Mori filming his first 16 mm movie, Taketori Monogatari, in a temporary studio made by dividing the President’s Office at PIA’s Editorial Department in half with a curtain. You can’t fight on an empty stomach. Taken in 1979.
I showed Taketori Monogatari in July of 1979 at the Animation Summer Festival, the same year I graduated from college. It was produced by PIA and written and directed by Mayumi Amakusa, a manga artist. I was in charge of animation, technical direction, photography, art and editing. Up to that point, I had filmed everything in 8 mm, but for Taketori I wanted to use 16 mm. So, one of the people at PIA went out and bought a Bolex*21 and loaned it to me. Thanks to that, I did my first 16 mm film next to the President’s Office at PIA by hanging up a blackout curtain. [laughs] However, because I was about to graduate from college just before the release, I had to work on the movie while writing my graduation thesis. I forced my way to graduation. [laughs]
*21 Bolex: a 16 mm motion picture camera brand. It was professional equipment developed by camera designer, Jacques Bogopolsky, and was also available in 8 mm and 9.5 mm versions.
── When you graduated, had you decided to pursue animation as a career?
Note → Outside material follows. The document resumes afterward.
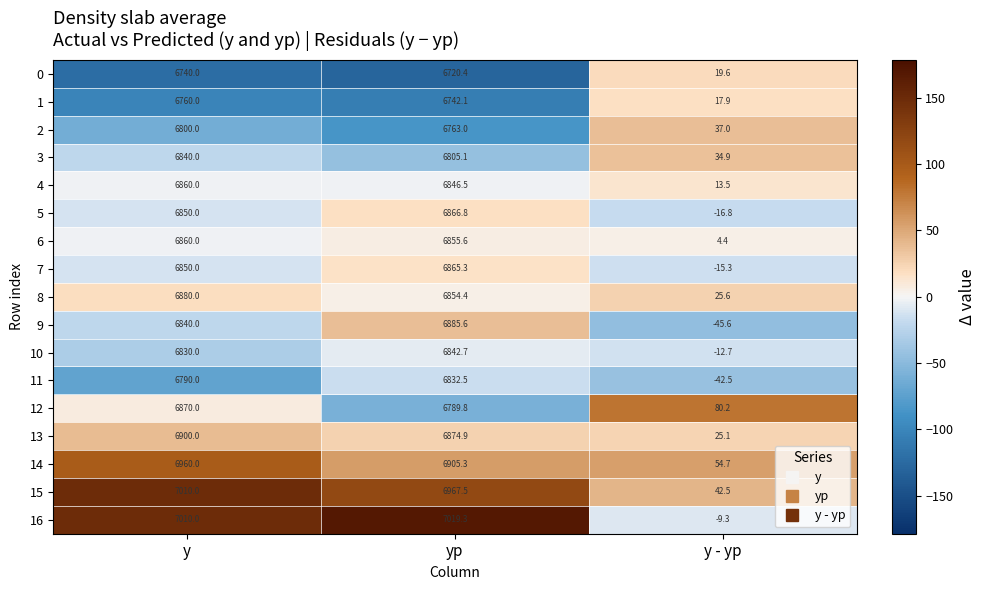

How many values in the 0 series are below 6720?

1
Mori was busy every month, building monsters designed by Goh Nagai and Ken Ishikawa, and photographing them in the studio for Mashin Zaura, a manga series carried in Kodansha’s children’s magazine, Tanoshii Yochien. Taken in 1979.
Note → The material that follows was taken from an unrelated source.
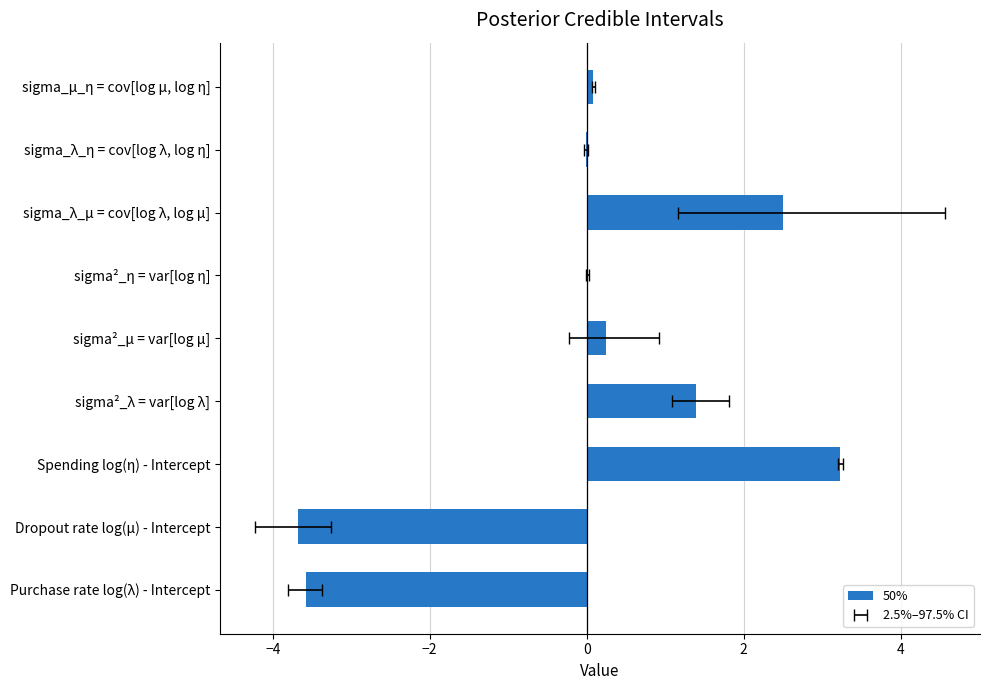

What is the smallest value displayed?

-3.7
The reason I entered the department of certified public accounting at Chuo University was because my father was a CPA, as well as a certified tax accountant, and he wanted me to follow in his footsteps. I failed the daytime course, and ended up in the evening course instead. [laughs] The tuition was half-price, and the classes were held in the afternoon and at night, so I thought it was perfect. [laughs] After six months, I realized I had to study bookkeeping, so I went to a bookkeeping school in the morning, attended college classes in the afternoon, then spent the rest of my time in my room making puppets. Somehow, I passed the bookkeeping exam for the certified tax accountant. At that point, I was no longer interested in that career path. So, one day, I nervously called my father and asked him to forgive me for not wanting to take over his business. Even though I’d decided to pursue animation as a career, I didn’t have a job lined up after college. So, I spent a year after graduation without a real job. I worked part-time to make ends meet. One of those jobs was writing for Starlog, which I mentioned before. While I was still in college, I wrote commentary articles on special effects. I also did some stop-motion work for TV commercials, and even did some film work at a company called Nippon Tokusatsu. They made the TV series, Saiyuki (1978–1980). Searching for an animation job, I took my 8 mm films and projector around to various places and pitched myself. Eventually, I ended up at Animation Staff Room*22. During that period, I was building up work experience while, at the same time, worrying a lot about what I should do with my life. With the way things turned out, I’d say it was a real stroke of luck that I landed there.
*22 Animation Staff Room: an animation production company, founded in 1972. The company excels in film and video production using the latest technology, and has been involved in numerous projects, mainly commercials, including puppet animation, special effects, and computer graphic imagery with its own brand of motion control.
── It was 1980 before you finally found employment. We’ll talk in depth about what happened after that in our next interview. Thank you.
Mori was one of the amateur models used in the advertising campaign for Kakukinkan PIA, which went from being a monthly magazine to biweekly, released on Friday. Taken in 1979.